If only one EMF metric is sent before shutdown, metric is lost
Describe the bug
When a single EMF metric is sent, and the agent is immediately shutdown after that metric is sent, the metric is lost.
The logs look like:
2023-06-20T04:26:50Z I! [inputs.socket_listener] Listening on tcp://[::]:25888
--
2023-06-20T04:26:54Z I! Profiler is stopped during shutdown
2023-06-20T04:26:54Z I! [agent] Hang on, flushing any cached metrics before shutdown
2023-06-20T04:26:54Z I! [agent] Stopping running outputs
2023-06-20T04:26:54Z W! [outputs.cloudwatchlogs] Retried 0 time, going to sleep 180.286823ms before retrying.

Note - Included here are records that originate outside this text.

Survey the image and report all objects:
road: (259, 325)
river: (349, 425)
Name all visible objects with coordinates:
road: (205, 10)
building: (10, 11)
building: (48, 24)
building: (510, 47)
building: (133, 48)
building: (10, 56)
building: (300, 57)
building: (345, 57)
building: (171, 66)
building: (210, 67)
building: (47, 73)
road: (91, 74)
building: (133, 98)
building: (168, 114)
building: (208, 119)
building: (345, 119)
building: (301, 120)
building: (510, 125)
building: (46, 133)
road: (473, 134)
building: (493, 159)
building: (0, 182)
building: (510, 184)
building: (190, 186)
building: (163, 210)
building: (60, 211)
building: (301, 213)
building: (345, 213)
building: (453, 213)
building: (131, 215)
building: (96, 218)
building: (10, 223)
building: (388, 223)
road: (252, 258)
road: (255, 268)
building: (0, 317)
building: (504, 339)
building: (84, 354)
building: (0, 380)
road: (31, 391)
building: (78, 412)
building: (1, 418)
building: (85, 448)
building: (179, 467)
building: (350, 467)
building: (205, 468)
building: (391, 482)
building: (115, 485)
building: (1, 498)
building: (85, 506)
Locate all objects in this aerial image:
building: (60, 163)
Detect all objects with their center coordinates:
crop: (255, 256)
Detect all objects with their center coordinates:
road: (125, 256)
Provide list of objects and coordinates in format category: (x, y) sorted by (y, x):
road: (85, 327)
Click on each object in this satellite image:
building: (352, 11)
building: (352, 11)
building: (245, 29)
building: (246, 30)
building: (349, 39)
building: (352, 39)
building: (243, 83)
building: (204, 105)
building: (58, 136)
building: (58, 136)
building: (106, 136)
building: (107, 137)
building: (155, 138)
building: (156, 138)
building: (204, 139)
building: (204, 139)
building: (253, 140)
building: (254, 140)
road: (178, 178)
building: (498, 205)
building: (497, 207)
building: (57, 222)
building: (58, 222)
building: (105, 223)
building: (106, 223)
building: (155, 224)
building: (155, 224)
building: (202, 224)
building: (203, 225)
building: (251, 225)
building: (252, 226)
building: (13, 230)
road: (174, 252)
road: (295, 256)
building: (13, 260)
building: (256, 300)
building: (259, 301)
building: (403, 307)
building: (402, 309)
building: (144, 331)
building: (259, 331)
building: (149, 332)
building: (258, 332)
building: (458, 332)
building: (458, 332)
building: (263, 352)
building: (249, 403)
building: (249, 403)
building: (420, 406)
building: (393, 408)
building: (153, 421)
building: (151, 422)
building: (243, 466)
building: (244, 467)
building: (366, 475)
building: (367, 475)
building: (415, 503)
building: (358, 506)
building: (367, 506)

2023-06-20T04:26:54Z E! [outputs.cloudwatchlogs] Stop requested after 0 retries to /ecs/NC-FeatureCalculator/EmbeddedMetrics/aca07567d7334356924db2cf7366ecac failed for PutLogEvents, request dropped.
The log stream /ecs/NC-FeatureCalculator/EmbeddedMetrics/aca07567d7334356924db2cf7366ecac is created.
What I believe is happening is that:
- The agent attempts to put the log
- It fails because the log stream does not yet exist (this is the first/only event for my ECS task)
- The agent creates the log stream
- The request is dropped without retrying because the agent is shutting down.
If I add a sleep statement after the metric scope is closed, I can see the retry occur and the metric sent to the created log stream group successfully, because it's processed before the shutdown occurs.
Steps to reproduce
Let me know if you need this, and I'll work it out.
What did you expect to see?
The log stream for my EMF metrics to contain an EMF metric, and that metric to be reflected in Cloudwatch logs.
What did you see instead?
The log stream for my EMF metrics exists but is empty, and the errors shown above.
What version did you use?
The current version from https://hub.docker.com/r/amazon/cloudwatch-agent, which appears to be 1.247359.1b252618.
What config did you use?
Config: { "logs": { "metrics_collected": { "emf": {}, } } }
Environment
ECS sidecar
Additional context
NA
This issue was marked stale due to lack of activity.
Still relevant.
Thank you for bringing this issue to our attention.
I will create a ticket in my pm backlog to review if we should add this functionality to the agent.
This issue was marked stale due to lack of activity.
@sethAmazon this is not functionality. This is a bug.
This issue was marked stale due to lack of activity.
Looks like there's still no one left working at AWS to pay attention to this issue 😑